In der Kultur gibt es ständig neue Ideen; das ist eines ihrer Wesensmerkmale. Vollkommen neue Veranstaltungs-Formate, die sich außerhalb der bekannten Kategorien bewegen, sind trotzdem selten. Mit einem solchen haben wir es in Oldenburg jetzt aber zu tun: „Annes Kultursalon“ vermischt Elemente von Talkshow, Performance, Musik und Networking zu einem Gesamtkunstwerk mit Unterhaltungswert und Lerneffekt. Im Mittelpunkt dabei: Die einzigartige Gastgeberin Anne-Sophie Zarour.
Es gibt Menschen, die scheinen für die Bühne geboren. Sie bewegen sich dort, wo alle Aufmerksamkeit auf ihnen ruht, als hätten sie nie etwas anderes gemacht. Ängste? Unsicherheiten? Keine Spur. Genau so ist es auch bei Anne-Sophie Zarour. Ob Schauspiel, Gesang oder Moderation - sie scheint im Rampenlicht jederzeit sie selbst zu sein und kann ihre Persönlichkeit und Präsenz frei wirken lassen. Wer sie in Aktion erlebt, hat kaum eine andere Wahl, als sich berühren zu lassen.

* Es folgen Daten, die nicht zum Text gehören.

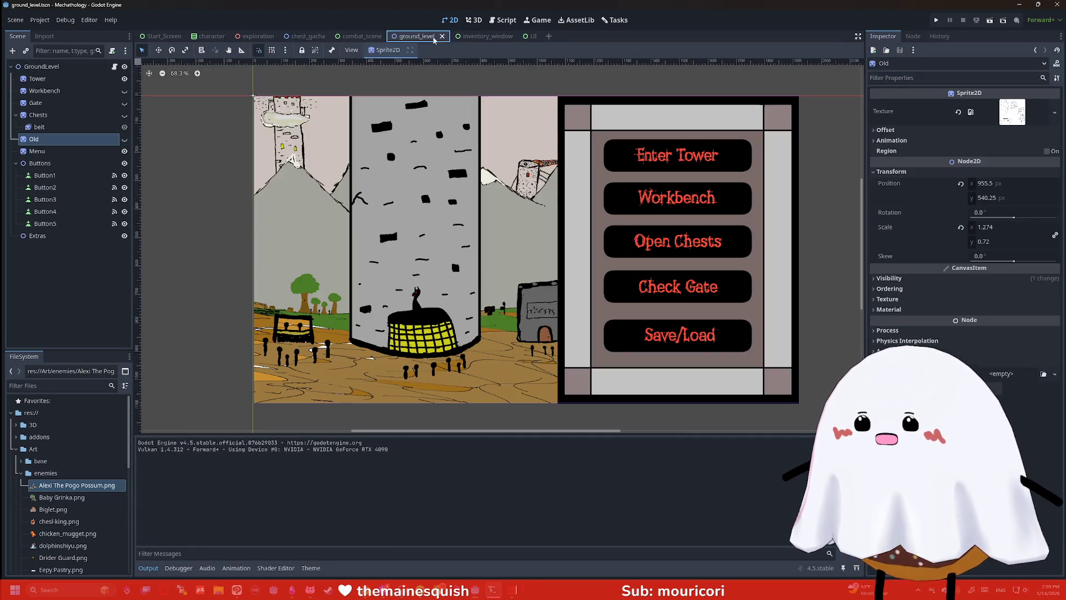
left_click(988, 21)
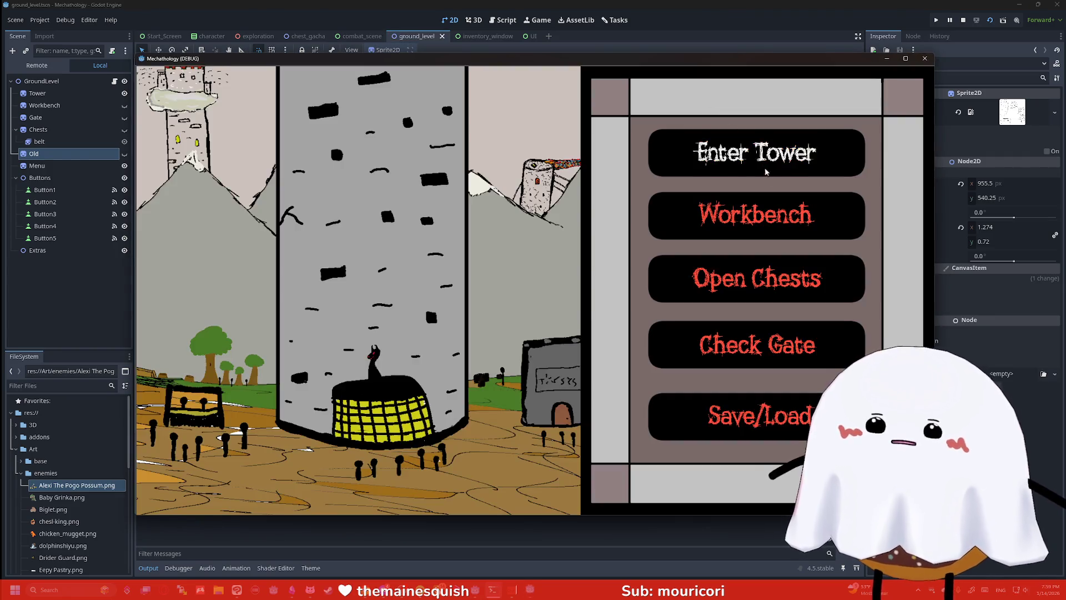
left_click(757, 279)
left_click(756, 215)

So erging es auch Bernt Wach und Mathilda Kochan. Die beiden Führungsköpfe aus dem Kosmos der Kulturetage sahen Anne als (Laien-)Schauspielerin beim letzten Kultursommer in den „Gartenträumen jenseits von Eden“ und hatten denselben Gedanken: Da geht mehr! Und so schrieben sie dem Schauspieltalent ein Format auf den Leib, das es in dieser Form bisher nicht gab - bei dem man sich aber fragt, warum es nicht längst etabliert ist: Annes Kultursalon.
ANNES KULTURSALON
THEMA: JUNGE KULTUR IN OLDENBURG
FREITAG, 31. MAI, 19 UHR
BAHNHOFSTRAßE 11
26122 OLDENBURG
Ärztin auf Abwegen
Geplant hatte Anne das allerdings nicht. Als sie im September 2015 nach Oldenburg kam, ging es nicht etwa um eine Bühnenkarriere. Die Ärztin wechselte nämlich von Leipzig aus an die Kinder- und Jugendpsychiatrie am Klinikum in Kreyenbrück. Dort absolviert sie parallel zu ihrer Tätigkeit eine Ausbildung zur Fachärztin für Jugendpsychologie. Im Mittelpunkt ihrer vollen Tage stehen also ihre jungen Patient:innen, ihre berufliche Weiterbildung und dazu noch ihre eigene fünfköpfige Familie. Und man fragt sich: Wie passt die Kultur dort eigentlich hinein?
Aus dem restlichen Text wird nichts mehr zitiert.